▶ **WRITTEN TASK**:
Copy the entries from their first line through the line containing "7 Αυγούστου 2026, 10:52 πμ", including both ends, and keep every line unchanged.

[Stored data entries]
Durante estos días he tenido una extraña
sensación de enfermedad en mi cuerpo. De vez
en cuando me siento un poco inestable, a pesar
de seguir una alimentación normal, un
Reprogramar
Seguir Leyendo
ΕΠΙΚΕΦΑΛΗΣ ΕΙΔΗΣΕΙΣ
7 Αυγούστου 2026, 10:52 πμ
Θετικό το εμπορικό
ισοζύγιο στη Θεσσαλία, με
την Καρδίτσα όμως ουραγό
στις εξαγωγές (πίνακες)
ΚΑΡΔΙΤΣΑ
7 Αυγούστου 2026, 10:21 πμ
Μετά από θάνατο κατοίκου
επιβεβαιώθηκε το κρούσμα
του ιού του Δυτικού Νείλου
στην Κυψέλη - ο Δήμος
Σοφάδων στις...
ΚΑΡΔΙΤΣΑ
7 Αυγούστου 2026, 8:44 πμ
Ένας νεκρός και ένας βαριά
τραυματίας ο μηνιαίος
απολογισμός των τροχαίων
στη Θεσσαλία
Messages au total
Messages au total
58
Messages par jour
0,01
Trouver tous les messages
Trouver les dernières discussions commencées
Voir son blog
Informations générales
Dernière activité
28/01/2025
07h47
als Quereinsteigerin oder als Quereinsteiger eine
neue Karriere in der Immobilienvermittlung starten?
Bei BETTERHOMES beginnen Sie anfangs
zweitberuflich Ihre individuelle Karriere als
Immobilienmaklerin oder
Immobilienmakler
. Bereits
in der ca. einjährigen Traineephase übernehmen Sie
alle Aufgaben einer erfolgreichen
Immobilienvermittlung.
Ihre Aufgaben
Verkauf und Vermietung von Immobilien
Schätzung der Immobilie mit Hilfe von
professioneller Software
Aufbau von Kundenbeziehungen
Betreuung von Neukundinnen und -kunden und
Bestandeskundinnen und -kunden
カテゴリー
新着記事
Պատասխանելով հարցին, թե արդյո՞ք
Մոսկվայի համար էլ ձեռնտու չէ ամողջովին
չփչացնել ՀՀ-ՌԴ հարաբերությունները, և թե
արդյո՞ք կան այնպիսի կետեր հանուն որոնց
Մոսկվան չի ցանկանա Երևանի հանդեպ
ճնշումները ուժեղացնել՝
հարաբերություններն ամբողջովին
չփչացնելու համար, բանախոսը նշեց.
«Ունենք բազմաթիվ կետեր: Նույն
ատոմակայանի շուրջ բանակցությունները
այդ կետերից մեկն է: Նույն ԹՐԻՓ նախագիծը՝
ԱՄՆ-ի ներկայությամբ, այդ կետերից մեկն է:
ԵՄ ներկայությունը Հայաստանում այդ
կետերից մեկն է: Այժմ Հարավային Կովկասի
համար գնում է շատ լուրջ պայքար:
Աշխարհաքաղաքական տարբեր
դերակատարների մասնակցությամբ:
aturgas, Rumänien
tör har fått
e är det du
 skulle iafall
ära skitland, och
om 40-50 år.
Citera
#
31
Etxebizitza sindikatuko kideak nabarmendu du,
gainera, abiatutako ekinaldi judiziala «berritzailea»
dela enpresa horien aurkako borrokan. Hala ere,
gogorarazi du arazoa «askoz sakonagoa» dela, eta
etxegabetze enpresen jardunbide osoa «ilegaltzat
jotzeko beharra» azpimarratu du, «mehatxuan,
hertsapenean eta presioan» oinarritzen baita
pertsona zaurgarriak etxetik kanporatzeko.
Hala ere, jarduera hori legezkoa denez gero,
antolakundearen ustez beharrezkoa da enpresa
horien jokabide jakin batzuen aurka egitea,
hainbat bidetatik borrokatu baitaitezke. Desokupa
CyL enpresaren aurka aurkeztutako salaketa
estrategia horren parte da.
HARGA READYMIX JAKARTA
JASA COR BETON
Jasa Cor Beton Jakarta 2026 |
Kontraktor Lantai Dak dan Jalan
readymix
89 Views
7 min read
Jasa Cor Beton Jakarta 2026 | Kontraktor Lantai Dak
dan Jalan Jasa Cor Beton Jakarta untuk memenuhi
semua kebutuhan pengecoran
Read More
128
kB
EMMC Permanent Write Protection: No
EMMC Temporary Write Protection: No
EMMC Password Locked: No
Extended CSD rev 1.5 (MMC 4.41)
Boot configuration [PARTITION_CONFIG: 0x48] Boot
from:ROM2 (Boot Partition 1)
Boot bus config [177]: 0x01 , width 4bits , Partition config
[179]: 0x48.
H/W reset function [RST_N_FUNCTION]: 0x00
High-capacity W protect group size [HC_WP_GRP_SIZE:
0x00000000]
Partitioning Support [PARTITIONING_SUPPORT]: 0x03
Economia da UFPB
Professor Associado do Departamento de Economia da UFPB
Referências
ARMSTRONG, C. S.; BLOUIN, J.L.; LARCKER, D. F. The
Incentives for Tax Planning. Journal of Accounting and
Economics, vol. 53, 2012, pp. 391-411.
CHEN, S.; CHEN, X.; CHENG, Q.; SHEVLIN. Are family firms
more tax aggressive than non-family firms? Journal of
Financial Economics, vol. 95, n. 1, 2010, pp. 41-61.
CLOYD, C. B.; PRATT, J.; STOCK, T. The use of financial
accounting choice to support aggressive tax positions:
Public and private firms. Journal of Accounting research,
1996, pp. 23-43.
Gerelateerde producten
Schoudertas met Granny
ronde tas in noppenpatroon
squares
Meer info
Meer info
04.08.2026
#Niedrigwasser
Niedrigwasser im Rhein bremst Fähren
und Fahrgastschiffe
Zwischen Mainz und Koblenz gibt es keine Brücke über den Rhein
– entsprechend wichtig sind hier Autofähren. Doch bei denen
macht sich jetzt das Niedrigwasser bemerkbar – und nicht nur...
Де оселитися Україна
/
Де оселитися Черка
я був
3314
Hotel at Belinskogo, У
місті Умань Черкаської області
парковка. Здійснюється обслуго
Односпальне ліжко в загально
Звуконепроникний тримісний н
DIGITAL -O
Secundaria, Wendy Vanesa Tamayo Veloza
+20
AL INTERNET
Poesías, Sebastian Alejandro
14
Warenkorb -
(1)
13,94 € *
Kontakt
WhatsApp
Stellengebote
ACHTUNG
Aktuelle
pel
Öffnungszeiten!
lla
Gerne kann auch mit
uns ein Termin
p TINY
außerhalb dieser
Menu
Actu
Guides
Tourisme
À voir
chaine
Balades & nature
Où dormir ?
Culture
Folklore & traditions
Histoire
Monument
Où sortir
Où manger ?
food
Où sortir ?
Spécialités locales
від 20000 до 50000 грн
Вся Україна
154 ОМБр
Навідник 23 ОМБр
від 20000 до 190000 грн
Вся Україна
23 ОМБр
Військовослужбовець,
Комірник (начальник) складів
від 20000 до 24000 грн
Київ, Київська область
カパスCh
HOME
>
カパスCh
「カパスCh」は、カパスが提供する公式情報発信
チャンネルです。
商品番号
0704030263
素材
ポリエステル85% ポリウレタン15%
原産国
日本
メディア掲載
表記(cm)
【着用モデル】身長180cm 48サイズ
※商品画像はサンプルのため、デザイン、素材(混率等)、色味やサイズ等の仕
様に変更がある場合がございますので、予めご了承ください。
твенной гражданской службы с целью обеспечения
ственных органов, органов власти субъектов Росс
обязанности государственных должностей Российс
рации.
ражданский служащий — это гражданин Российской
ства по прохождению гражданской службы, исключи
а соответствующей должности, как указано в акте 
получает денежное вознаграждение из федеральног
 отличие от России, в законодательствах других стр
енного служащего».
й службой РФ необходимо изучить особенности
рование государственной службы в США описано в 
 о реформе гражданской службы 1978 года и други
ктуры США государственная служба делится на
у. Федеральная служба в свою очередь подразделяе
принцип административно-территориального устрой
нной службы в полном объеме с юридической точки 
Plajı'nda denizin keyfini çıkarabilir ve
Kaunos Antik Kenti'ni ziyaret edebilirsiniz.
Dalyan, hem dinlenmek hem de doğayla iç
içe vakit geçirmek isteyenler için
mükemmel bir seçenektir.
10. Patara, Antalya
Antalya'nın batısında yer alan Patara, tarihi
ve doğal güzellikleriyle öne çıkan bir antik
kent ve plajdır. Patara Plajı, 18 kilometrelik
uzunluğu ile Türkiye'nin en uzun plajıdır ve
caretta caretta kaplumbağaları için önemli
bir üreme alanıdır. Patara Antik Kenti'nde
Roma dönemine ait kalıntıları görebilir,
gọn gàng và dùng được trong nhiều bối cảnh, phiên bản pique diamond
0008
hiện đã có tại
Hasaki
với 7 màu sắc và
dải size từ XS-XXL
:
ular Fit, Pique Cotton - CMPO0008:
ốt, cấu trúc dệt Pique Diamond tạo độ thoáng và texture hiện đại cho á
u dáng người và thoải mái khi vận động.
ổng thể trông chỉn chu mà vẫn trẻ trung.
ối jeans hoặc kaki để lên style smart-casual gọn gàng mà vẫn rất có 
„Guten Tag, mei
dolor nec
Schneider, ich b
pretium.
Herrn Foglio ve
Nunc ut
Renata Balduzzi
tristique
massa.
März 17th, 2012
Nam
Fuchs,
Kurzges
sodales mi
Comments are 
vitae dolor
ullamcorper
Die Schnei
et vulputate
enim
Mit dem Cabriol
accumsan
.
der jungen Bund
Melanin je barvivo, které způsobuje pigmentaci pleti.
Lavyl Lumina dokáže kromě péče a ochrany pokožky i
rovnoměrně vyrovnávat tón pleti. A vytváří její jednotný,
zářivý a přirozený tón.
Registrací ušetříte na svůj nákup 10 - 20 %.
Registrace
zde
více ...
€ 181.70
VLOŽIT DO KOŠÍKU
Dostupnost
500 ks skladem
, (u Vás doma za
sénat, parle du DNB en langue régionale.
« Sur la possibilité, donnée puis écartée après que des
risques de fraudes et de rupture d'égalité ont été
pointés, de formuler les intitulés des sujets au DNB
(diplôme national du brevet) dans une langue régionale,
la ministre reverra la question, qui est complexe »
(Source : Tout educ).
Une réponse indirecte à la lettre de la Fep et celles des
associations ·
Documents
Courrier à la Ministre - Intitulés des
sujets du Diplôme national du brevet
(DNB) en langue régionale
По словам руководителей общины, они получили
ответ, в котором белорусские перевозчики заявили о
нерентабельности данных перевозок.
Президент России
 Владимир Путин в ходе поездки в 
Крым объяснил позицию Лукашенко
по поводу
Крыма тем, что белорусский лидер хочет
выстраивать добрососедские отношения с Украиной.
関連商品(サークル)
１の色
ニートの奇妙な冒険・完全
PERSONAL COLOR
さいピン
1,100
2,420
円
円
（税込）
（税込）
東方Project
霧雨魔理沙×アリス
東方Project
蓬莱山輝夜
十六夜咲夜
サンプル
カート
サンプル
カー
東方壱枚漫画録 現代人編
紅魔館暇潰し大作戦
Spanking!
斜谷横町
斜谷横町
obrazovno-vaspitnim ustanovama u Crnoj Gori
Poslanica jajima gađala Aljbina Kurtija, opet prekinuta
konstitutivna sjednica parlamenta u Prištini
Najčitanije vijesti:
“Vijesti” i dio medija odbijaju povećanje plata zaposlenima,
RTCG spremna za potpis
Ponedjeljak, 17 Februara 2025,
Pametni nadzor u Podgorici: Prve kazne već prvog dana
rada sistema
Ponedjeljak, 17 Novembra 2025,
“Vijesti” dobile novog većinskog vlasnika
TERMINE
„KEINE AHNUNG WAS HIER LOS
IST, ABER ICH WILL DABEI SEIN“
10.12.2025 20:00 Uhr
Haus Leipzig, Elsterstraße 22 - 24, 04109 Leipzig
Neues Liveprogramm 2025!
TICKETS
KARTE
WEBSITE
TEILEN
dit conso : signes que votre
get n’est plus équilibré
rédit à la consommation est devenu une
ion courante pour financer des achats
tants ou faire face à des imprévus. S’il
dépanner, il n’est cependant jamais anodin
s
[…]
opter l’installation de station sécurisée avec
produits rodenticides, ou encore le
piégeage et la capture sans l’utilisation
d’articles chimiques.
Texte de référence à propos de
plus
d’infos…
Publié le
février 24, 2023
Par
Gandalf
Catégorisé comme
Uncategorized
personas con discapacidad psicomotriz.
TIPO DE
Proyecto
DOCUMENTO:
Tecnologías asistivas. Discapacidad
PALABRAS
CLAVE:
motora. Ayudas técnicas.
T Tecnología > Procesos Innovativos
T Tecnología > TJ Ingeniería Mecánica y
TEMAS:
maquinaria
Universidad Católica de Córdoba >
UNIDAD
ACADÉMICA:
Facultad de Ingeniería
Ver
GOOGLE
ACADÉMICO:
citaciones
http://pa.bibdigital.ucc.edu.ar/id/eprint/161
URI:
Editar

▶ **SOLUTION**:
Durante estos días he tenido una extraña
sensación de enfermedad en mi cuerpo. De vez
en cuando me siento un poco inestable, a pesar
de seguir una alimentación normal, un
Reprogramar
Seguir Leyendo
ΕΠΙΚΕΦΑΛΗΣ ΕΙΔΗΣΕΙΣ
7 Αυγούστου 2026, 10:52 πμ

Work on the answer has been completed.